Case A: All data delivered before timeout

✅ Behavior:

  • close() blocks until handshake completes.
  • Graceful 4-way close, just like normal.
  • Application knows delivery succeeded before returning.

Case B: Timeout expires (no ACK from server within 5s)

❌ Behavior:

  • Data not acknowledged → stack aborts with RST.
  • Connection torn down abruptly.
  • Peer sees reset instead of FIN.

🔑 Summary of SO_LINGER(5)

  • Best case: Works like normal close, but close() blocks until data is ACKed.
  • Worst case: After 5s timeout, behaves like SO_LINGER(0) (RST abort).
  • Useful when the application must know if the peer ACKed data before completing close().

✅ Conclusion

  • In stateless client-server flow, SO_LINGER(0) is acceptable.
  • It allows instant connection teardown with no data loss, since the request/response exchange is already complete.
  • The only visible impact: the server sees an RST instead of a normal FIN handshake.

• Your objective
Answer these questions from the text on SO_LINGER:
1. In Case B, what does the peer see instead of FIN?
2. According to the summary, what does SO_LINGER(5) behave like once the 5s timeout passes?
3. In what kind of flow does the conclusion call SO_LINGER(0) acceptable?
The records are separate material, unrelated to the text on SO_LINGER.

• Information provided
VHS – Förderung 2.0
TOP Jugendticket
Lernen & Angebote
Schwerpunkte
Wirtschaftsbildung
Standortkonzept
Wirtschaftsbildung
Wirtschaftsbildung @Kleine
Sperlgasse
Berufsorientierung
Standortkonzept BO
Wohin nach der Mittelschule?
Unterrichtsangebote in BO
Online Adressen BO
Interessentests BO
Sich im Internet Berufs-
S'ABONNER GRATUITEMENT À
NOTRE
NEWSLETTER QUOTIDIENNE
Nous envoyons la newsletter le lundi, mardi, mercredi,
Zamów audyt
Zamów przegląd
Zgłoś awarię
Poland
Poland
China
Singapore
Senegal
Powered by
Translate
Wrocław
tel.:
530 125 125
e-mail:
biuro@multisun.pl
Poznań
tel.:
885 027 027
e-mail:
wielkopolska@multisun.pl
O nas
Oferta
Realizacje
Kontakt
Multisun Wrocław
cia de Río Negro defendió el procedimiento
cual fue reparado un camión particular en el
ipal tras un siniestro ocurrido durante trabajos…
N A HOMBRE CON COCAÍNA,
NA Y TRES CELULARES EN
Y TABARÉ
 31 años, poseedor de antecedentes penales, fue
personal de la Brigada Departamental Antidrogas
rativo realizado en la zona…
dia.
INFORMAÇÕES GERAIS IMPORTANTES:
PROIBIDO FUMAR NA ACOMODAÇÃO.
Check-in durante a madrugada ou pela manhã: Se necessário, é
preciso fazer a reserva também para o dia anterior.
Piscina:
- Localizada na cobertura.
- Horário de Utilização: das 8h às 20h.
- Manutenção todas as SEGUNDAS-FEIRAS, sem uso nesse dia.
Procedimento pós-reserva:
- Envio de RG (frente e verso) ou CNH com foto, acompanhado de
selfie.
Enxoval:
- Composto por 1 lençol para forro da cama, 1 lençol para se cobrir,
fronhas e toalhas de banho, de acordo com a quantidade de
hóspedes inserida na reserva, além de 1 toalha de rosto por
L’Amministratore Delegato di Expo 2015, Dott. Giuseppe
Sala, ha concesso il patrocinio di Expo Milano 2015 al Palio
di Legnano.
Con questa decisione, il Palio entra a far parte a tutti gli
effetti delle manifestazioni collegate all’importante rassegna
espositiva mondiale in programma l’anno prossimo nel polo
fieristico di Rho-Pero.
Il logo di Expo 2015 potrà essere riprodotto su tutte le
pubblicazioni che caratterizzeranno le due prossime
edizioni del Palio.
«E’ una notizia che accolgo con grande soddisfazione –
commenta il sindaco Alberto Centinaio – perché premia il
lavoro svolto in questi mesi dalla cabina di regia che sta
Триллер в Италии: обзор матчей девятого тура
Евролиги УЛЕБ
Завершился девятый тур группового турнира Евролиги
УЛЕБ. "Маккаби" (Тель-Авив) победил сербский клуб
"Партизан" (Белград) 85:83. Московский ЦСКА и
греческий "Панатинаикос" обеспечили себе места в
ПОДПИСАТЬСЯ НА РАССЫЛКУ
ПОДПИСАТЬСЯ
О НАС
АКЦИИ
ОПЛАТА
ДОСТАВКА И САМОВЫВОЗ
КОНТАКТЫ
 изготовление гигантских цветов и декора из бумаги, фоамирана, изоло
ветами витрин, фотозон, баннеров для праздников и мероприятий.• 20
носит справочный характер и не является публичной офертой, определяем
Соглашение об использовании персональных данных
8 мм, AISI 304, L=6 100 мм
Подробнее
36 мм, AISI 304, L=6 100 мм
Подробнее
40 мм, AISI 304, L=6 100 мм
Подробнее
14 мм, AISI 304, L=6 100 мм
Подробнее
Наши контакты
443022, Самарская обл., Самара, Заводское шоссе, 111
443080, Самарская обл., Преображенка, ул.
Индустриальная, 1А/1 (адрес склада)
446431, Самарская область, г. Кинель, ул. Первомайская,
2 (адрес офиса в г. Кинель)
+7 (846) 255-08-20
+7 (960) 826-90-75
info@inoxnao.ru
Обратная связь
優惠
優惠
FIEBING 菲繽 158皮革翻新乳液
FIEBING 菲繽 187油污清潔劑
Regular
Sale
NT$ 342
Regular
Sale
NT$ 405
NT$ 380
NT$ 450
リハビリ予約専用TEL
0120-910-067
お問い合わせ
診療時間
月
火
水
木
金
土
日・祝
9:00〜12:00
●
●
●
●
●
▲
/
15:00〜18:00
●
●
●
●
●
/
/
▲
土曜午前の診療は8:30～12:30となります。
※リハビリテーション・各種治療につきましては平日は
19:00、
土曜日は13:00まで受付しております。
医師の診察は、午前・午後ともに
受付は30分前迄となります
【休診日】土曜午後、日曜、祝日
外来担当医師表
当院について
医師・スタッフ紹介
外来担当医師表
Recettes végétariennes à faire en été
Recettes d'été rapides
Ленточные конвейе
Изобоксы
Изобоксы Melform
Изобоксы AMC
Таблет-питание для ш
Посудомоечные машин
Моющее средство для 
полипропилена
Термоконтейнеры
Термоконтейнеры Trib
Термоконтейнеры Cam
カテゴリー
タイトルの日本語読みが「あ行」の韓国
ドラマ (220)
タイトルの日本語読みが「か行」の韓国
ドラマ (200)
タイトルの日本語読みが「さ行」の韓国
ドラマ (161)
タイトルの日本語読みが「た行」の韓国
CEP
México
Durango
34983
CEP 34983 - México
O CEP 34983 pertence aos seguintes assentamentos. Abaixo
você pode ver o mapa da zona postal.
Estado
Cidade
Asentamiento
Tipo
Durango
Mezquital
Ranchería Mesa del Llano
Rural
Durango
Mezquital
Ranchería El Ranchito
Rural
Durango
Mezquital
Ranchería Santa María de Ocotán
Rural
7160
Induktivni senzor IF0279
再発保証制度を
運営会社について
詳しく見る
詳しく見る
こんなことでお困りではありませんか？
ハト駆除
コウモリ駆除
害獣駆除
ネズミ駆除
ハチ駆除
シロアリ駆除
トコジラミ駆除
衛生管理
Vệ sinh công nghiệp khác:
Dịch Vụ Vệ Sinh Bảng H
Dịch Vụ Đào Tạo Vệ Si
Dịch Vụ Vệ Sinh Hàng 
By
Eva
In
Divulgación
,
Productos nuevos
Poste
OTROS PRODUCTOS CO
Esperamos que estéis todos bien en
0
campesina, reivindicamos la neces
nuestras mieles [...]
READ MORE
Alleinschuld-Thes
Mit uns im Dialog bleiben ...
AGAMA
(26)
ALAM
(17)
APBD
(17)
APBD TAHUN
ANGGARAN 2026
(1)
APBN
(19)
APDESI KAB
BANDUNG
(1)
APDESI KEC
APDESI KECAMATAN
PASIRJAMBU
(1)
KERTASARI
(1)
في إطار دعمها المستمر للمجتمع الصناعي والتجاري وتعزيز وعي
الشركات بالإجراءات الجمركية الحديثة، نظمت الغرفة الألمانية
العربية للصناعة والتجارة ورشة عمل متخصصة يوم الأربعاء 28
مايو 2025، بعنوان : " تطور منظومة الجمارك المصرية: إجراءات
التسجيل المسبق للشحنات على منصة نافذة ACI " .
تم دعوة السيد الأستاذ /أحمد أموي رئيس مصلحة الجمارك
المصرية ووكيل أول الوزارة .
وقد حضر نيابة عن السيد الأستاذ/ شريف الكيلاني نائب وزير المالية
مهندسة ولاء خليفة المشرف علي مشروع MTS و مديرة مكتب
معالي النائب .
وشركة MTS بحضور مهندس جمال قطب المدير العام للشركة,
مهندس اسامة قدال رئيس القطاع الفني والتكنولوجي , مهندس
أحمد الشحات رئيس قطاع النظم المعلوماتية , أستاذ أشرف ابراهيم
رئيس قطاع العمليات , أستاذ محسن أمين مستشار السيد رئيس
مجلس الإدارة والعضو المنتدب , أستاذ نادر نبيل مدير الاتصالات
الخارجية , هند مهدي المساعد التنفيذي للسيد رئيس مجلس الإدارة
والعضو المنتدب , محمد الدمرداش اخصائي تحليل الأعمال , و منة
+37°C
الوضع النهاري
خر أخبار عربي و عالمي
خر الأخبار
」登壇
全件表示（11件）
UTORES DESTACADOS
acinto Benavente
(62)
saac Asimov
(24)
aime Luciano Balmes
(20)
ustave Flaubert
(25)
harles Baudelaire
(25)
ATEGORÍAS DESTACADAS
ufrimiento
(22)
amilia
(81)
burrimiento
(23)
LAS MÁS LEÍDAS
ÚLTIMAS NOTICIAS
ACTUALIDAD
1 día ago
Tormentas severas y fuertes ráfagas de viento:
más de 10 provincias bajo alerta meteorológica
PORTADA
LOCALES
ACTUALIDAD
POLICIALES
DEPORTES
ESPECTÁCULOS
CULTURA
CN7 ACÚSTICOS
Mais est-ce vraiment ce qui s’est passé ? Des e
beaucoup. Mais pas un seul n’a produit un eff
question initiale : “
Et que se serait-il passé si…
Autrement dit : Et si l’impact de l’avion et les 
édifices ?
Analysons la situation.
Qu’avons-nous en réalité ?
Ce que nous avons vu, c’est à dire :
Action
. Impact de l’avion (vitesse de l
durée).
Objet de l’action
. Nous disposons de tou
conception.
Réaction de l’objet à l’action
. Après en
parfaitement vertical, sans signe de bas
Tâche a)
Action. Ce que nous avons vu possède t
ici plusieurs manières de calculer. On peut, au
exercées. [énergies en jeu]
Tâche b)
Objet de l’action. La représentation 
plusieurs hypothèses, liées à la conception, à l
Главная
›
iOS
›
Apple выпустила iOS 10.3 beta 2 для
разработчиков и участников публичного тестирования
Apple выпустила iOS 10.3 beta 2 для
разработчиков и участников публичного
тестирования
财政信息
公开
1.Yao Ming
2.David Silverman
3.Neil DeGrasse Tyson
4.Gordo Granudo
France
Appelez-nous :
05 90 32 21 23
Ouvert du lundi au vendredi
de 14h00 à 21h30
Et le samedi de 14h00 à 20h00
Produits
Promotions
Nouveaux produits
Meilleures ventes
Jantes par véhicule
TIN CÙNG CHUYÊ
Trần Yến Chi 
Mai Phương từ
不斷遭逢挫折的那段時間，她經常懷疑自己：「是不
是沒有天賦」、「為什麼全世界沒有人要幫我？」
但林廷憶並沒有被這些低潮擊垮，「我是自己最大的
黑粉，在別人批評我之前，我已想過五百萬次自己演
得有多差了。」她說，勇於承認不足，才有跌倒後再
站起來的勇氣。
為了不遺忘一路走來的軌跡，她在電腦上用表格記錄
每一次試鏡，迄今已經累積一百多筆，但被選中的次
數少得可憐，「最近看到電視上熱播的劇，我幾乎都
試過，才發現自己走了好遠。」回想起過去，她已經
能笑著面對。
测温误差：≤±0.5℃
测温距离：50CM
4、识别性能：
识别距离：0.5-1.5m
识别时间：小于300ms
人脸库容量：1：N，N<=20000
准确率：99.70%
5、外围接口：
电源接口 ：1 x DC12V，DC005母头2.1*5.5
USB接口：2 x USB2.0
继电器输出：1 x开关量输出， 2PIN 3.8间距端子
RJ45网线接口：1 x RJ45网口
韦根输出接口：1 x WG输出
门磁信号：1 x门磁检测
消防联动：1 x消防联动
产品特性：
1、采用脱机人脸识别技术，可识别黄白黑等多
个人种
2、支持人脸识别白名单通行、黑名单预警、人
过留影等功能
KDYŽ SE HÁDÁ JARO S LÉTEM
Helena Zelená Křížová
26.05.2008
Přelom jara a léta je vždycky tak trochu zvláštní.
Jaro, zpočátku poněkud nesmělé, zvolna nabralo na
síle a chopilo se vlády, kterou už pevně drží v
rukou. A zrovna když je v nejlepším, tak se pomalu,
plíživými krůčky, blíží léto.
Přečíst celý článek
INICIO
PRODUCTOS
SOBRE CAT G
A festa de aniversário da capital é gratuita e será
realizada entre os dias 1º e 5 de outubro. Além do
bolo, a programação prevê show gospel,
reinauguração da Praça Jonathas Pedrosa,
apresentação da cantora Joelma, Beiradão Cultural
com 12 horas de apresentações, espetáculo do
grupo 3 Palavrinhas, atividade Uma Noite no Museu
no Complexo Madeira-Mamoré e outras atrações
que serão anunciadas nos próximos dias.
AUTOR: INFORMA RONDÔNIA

• Task result
1. A reset (RST).
2. SO_LINGER(0), an RST abort.
3. Stateless client-server flow.